The filmmaker is clearly alive to the idea that persons are not separate solitudes. Most of what we are, we’ve copied from others. As Milan and Manesquier become involved with one another, they participate emotionally in each other’s ambitions and activities. Their personal futures mingle and fuse. Put another, more conventional, way: they become friends who care about each other. But to put it the conventional way misses the point. As they absorb aspects of each other’s personality, the distinction between the two individuals is blurred and lost; Milan’s life is Manesquier’s, and vice versa. In LeComte’s world, persons merge, mutate and branch through ordinary channels of communication, without need of the advanced technologies I describe in the stories Coed and Forking.

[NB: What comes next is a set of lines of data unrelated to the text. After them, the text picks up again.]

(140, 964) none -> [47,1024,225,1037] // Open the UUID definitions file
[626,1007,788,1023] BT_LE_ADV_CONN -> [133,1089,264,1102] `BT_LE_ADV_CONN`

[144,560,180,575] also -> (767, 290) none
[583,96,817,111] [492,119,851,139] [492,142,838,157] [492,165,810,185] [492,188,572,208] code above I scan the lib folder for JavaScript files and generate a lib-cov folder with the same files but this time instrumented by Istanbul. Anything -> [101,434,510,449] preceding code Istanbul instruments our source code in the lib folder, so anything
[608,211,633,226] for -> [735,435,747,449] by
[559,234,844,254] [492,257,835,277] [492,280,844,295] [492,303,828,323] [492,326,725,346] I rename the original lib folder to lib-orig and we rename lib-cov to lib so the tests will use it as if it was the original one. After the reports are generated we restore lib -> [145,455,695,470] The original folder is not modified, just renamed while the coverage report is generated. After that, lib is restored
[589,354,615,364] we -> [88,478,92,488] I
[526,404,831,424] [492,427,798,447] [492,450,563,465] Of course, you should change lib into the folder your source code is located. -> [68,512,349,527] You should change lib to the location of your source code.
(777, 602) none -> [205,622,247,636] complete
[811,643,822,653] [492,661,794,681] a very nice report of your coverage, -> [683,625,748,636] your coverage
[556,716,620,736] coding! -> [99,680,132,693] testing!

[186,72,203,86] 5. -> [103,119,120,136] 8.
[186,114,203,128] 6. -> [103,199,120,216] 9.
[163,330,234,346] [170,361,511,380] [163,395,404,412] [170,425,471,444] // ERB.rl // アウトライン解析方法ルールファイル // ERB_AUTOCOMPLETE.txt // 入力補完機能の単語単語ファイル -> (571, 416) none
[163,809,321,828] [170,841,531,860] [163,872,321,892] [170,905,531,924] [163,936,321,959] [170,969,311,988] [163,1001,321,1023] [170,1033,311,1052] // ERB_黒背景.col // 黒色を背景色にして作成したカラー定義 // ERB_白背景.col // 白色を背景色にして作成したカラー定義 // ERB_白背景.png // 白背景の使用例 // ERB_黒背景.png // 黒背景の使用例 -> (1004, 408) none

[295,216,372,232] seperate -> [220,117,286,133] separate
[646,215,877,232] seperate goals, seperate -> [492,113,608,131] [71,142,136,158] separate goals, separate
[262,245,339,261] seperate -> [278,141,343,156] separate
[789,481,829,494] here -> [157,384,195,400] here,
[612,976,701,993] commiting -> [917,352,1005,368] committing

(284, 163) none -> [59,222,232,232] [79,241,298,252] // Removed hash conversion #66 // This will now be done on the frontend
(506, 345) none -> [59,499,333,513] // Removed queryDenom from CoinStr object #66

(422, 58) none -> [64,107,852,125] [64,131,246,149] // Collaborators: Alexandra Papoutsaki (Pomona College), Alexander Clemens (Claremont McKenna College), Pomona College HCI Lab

The story ends in death, as stories about personal identity often do. I was a little disappointed in the final scenes of the movie, which had enchanted me until then. I felt the makers did not know quite how to wrap it up, and did not go far enough, finally falling back on an outdated metaphysics of the soul. The idea of transmigration stands on as weak a footing as that of a disembodied afterlife. Both depend on the basic notion of a substantial soul or self, a pervasive, stubbornly rooted idea from which, I argue, it is time we move on. The self is not substantial, and the human interplay that animates all but the last ten minutes of Man on a Train delightfully illustrates that point.
Traits may be swapped for good or ill. I’ve often wondered what causes great shifts in zeitgeist. Why did millions of Germans accept Hitler’s evil and crazy ideas? Why do millions of Americans adopt the voodoo economics of the tea partyers? This observations may be part of the explanation for something I’ve always considered quite mysterious.